Erschienen am 2.12.2004 / Seite 25 # Zusätzlich veröffentlicht in FAZ.NET am 30.11.2004

Dies ist ein stark gekürzter Auszug! Der vollständige Text kann z.B. im Archiv der FAZ nachgelesen werden.

Ukrainische Aktien erscheinen günstig bewertet
„Die meisten Anleger zeigen Solidarität mit der Ukraine"

Der Kampf um die Macht in der Ukraine elektrisiert das ganze Land. Und natürlich diktiert die nach den Stichwahlen entstandene Pattsituation auch an den dortigen Finanzmärkten das Geschehen. Wie groß die Nervosität ist, zeigt sich an den herben Verlusten, welche die hierzulande gehandelten ukrainischen Euro-Staatsanleihen hinnehmen mussten.

Viele ukrainische Aktien sind sehr niedrig bewertet

Die Standhaftigkeit der engagierten Investoren lässt sich durch das große Gewinnpotenzial erklären, das im Falle einer friedlichen Lösung winkt. Denn unabhängig von den politischen Wirren ist der ukrainische Aktienmarkt fundamental gesehen durch ein sehr gutes wirtschaftliches Umfeld gesegnet. Die Wirtschaft expandiert im fünften Jahr in Folge und in diesem Jahr dürfte das Plus beim BIP sogar 12 Prozent betragen. So lauteten zumindest die Schätzungen vor Beginn der Demonstrationen und beim IWF wurde bei einer erwarteten Anstiegsrate des BIP von acht Prozent schon zuversichtlich auf das kommende Jahr geblickt.

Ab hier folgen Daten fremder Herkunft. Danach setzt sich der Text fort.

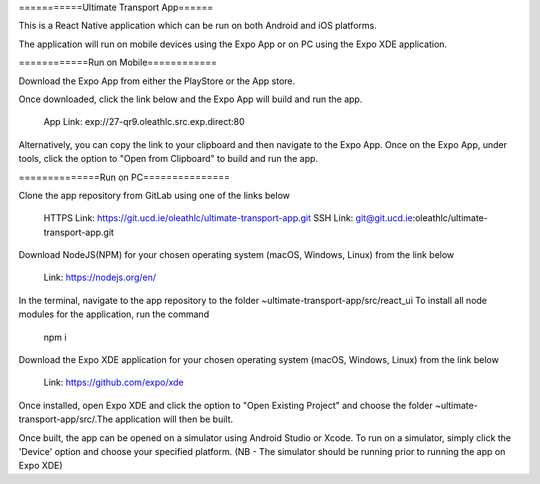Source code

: ===========Ultimate Transport App======

This is a React Native application which can be run on both Android and iOS platforms.

The application will run on mobile devices using the Expo App or on PC using the Expo XDE application.

============Run on Mobile============

Download the Expo App from either the PlayStore or the App store.

Once downloaded, click the link below and the Expo App will build and run the app.

	App Link: exp://27-qr9.oleathlc.src.exp.direct:80

Alternatively, you can copy the link to your clipboard and then navigate to the Expo App.
Once on the Expo App, under tools, click the option to "Open from Clipboard" to build and run the app.

==============Run on PC===============

Clone the app repository from GitLab using one of the links below

	HTTPS Link: https://git.ucd.ie/oleathlc/ultimate-transport-app.git
	SSH Link: git@git.ucd.ie:oleathlc/ultimate-transport-app.git

Download NodeJS(NPM) for your chosen operating system (macOS, Windows, Linux) from the link below

	Link: https://nodejs.org/en/

In the terminal, navigate to the app repository to the folder ~ultimate-transport-app/src/react_ui
To install all node modules for the application, run the command 

	npm i

Download the Expo XDE application for your chosen operating system (macOS, Windows, Linux) from the link below

	Link: https://github.com/expo/xde

Once installed, open Expo XDE and click the option to "Open Existing Project" and choose the folder
~ultimate-transport-app/src/.The application will then be built. 

Once built, the app can be opened on a simulator using Android Studio or Xcode. 
To run on a simulator, simply click the 'Device' option and choose your specified platform.
(NB - The simulator should be running prior to running the app on Expo XDE)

„Die Rechtssicherheit in der Ukraine ist zwar ebenso wie die Abwicklung und das Settlement noch deutlich unterentwickelt. Aber selbst gegenüber den ohnehin schon niedrig bewerteten russischen Aktien haben viele ukrainische Werte ein Aufholpotenzial von 200 bis 800 Prozent”, erklärt Stefan Laxhuber, Herausgeber des Börsenbriefes „Ostinvestor” und intimer Kenner der ukrainischen Börse. So beziffert er das KGV auf Basis der für 2004 erwarteten Gewinne bei von ihm favorisierten Titeln wie dem Ölkonzern Ukranafta auf 3,1 oder dem Stahlhersteller Zaporozhstal auf 3,7. Wobei bei diesen ohnehin schon günstigen Relationen zu bedenken ist, dass die Gewinne 2005 weiter wachsen sollen.

Fakten wie diese lassen auch RZB-Analyst Gintaras Shlizhyus nicht unbeeindruckt. In der Begründung für seine Verkaufsempfehlung entschuldigt er sich praktisch für seine Entscheidung und räumt ein, dass „unter anderem Umständen die fundamentalen Rahmenbedingungen eine Kaufempfehlung rechtfertigen würden.”

Kurzfristig hängt alles am Ausgang der Krise 

 

Bei der Beurteilung der weiteren Kursaussichten an der ukrainischen Börse hängt somit letztlich alles davon ab, ob es doch noch zu Blutvergießen kommt oder eine friedliche Lösung gefunden werden kann. „Ob und wann der Markt das vorhandene Kurspotenzial erkennt, bestimmen alleine die politischen Rahmenbedingungen ab”, räumt Laxhuber ein. Sollte es zu einer baldigen Normalisierung der Lage kommen, kann es zu einer regelrechten Kursexplosion kommen und im umgekehrten Fall natürlich zu entsprechend drastischen Kursabschlägen. Aber an die schlechte Variante wollte Tarabakin schon in der Vorwoche überhaupt nicht denken. „Die Stimmung auf den Straßen in Kiew ist friedlich und einfach unglaublich. Ich glaube fest an ein gutes Ende. Dass das Ganze zu einem Bürgerkrieg eskaliert, kann ich mir jedenfalls nicht vorstellen.” 

 

Sollte seine These zutreffen, hofft Tarabakin auf schnelle Kursgewinne in einer Größenordnung von 20 Prozent. Und in bestimmten Bereichen seien dann langfristig sogar noch größere Kursgewinne drin. Setzt sich Oppositionskandidat Juschtschenko durch, seien Versorger wie Zakhidenergo und Dniproenergo erste Wahl. Denn diese zuletzt schlechter als der Markt gelaufenen Titel dürften dann von der Aussicht auf eine baldige Reform des Versorgersektors profitieren. Doch diese Möglichkeiten zum Geld verdienen sind Zukunftsmusik, fürs Erste hat Tarabakin nur eine Bitte: „Sagt den Anlegern, dass sie so cool bleiben sollen wie die Demonstranten in Kiew.”